Ben, bu satırların yazılmasına vesile olan kişi… Yani sobanın yanında uyurken üzerine kaynar su dökülen, “öldü” denilen ama Allah’ın izniyle hayatta kalan çocuğum: Sebahattin.
Adımı dedem Ahmet Dede koymuş. Kendisi gibi vakur, sabırlı ve vatan sevdalısı olmam için dua etmiş kulağıma ismi fısıldarken. Ailemin soyunda her kuşakta sadece bir erkek çocuk olurmuş; ben de o zincirin halkalarından biriyim.
Benim hikâyem, o kış günüyle başlar. Henüz bebekken, sobanın yanında uyurken, kaynayan su başımdan aşağı dökülmüş. Su kazanını yanlışlıkla ninem İsmet devirmiş. O gün evde bir çığlık, bir koşuşturma… Sonra hastane koridorları… Annem Ganime Nine’nin gözyaşları, babam Selahattin’in sabırla susması…
Yıllar sonra öğrendim ki, babam eve geldiğinde ninem ellerini açmış dua ediyormuş. “Rabbim sana bir evlat verdi, ben de onu yaktım,” demiş gözleri yaşla dolu.
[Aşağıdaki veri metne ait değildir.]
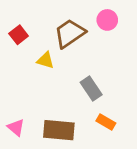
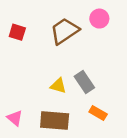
red square: (19, 35) -> (17, 32), turned -35
yellow triangle: (45, 60) -> (58, 86), moved

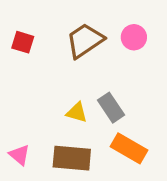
pink circle: (99, 19) -> (134, 37), moved
orange rectangle: (98, 113) -> (129, 148), size x1.5

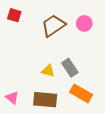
red square: (23, 42) -> (14, 15), moved

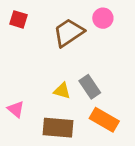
pink circle: (84, 23) -> (103, 18), moved
pink triangle: (12, 98) -> (16, 109), moved

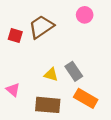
red square: (18, 19) -> (15, 35), moved
brown trapezoid: (69, 33) -> (41, 27), moved

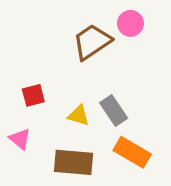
brown trapezoid: (41, 27) -> (92, 42), moved
red square: (15, 35) -> (33, 95), moved, turned -32

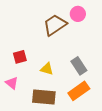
gray rectangle: (114, 110) -> (79, 66), moved
orange rectangle: (132, 152) -> (79, 91), turned -65

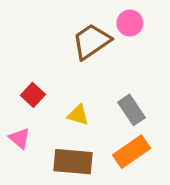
red square: (20, 57) -> (33, 95), turned -32

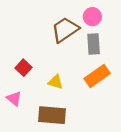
gray rectangle: (132, 110) -> (94, 44), moved, turned 30
orange rectangle: (132, 152) -> (97, 76), moved

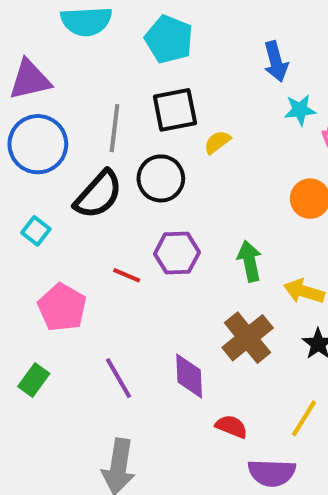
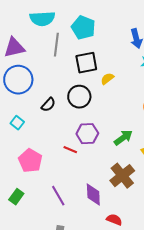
gray line: (114, 128) -> (56, 45), moved
black semicircle: (98, 195) -> (48, 105), size x0.6
green arrow: (250, 261) -> (123, 138), turned 66
red line: (127, 275) -> (70, 150), moved

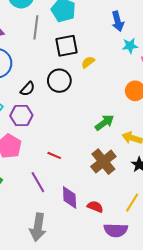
purple hexagon: (87, 134) -> (21, 115), moved
red line: (70, 150) -> (54, 155), moved
purple diamond: (93, 195) -> (70, 197), moved

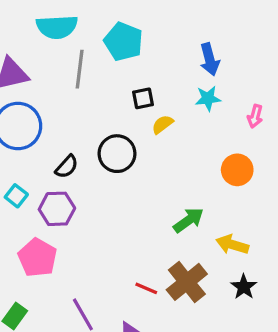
black square: (67, 46) -> (143, 98), moved, size x0.6
cyan star: (130, 46) -> (208, 98), moved
red line: (54, 155) -> (146, 288), moved

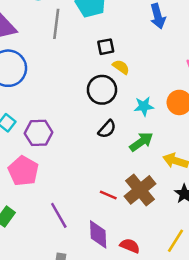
cyan star: (208, 98) -> (144, 106), moved
yellow semicircle: (162, 124) -> (121, 67), turned 72
black circle: (117, 154) -> (102, 90), moved
black semicircle: (67, 167) -> (107, 129), moved

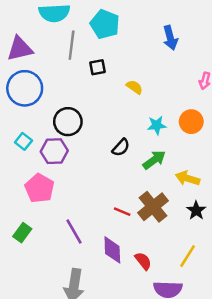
black square: (106, 47) -> (97, 67), moved
black circle: (102, 90) -> (68, 122), moved
red semicircle: (130, 246) -> (143, 261), turned 30

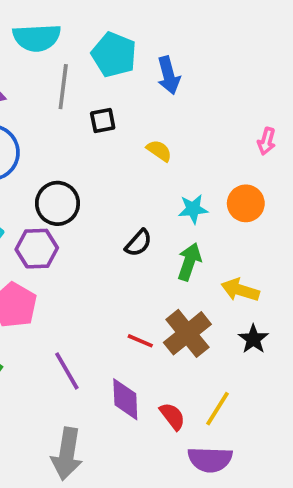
blue arrow: (170, 38) -> (169, 75), moved
green arrow: (154, 160) -> (189, 262), turned -35
yellow line: (188, 256) -> (218, 409), moved

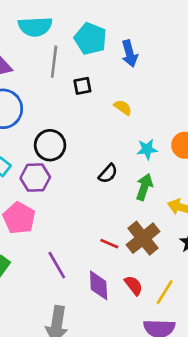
red semicircle: (172, 416) -> (134, 285), moved

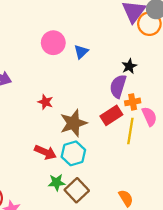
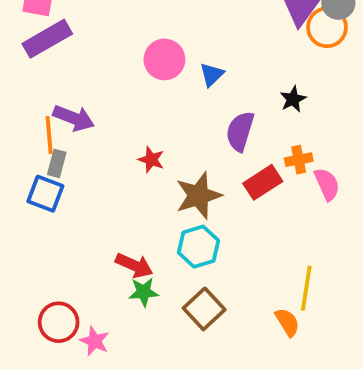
purple semicircle: (118, 86) -> (240, 131), moved
yellow line: (130, 131) -> (306, 288), moved
red arrow: (45, 152) -> (134, 265), moved
green star: (57, 182) -> (144, 292), moved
Babamın cevabı ise kalbimde ömür boyu yankılandı:
“Ana, Allah verdi, Allah alır. Ömrü varsa yaşar. Bunu isteyerek yapmadın ya?”
Bu sözleri duyan ninem ellerini daha da yukarı kaldırmış, demiş ki:
“Rabbim, oğlum beni incitmedi. Sen de onun kuzusunu ona bağışla.”
Belki de o gün, o dua ile hayata tutundum. Belki annemin pansuman yaparken her yarama üflediği dualar tuttu beni hayatta. Kırk gün boyunca başucumda sabahlayan annemin merhameti, ninemin gözyaşları, babamın tevekkülü birleşti de ben kurtuldum.
Annem sadece bana değil, yüzlerce bebeğe annelik etti. Lala Paşa Camii’nin karşısındaki Kadın Doğum Hastanesi’nde çalışırken, nice doğuma şahit oldu. Ama kırk gün boyunca bir tek bebeğe bu kadar özen gösterdi: Bana. Her sargı değişiminde “Ya Şâfi” dedi, her gün “Bugün daha iyi” diye kendine telkin verdi.
Ben büyüdüm… Kafamda o olaydan kalan bir yanık izi hâlâ var. Ama asıl iz, kalbimdeydi:
Merhametin, sabrın, duanın iziydi o.
Bazen biri saçlarımı aralayıp “Burada ne olmuş?” diye sorar. Ben de derim ki:
“Burada sadece bir yara değil, bir dua izi var.”
Bu hayat bana şunu öğretti:
Bir evlat, yalnızca annenin rahmine değil, duasına da düşer.
Bir baba, susarak bile sabrı öğretebilir.
Ve bir ninenin bedduası değil, duası yaşatır evladı.
Bugün ben yaşıyorsam, bu üç sessiz kahramanın – annemin, babamın ve ninemin – sayesinde yaşıyorum. Ve her sabah şükürle uyanırken, şu ayeti içimden geçiriyorum:
> “Biz insana anne ve babasını (bakımına) tavsiye ettik. Annesi onu zahmetle taşıdı, zahmetle doğurdu. Sütten kesilmesi iki yıl sürer. Bana ve anne-babana şükret. Dönüş ancak banadır.”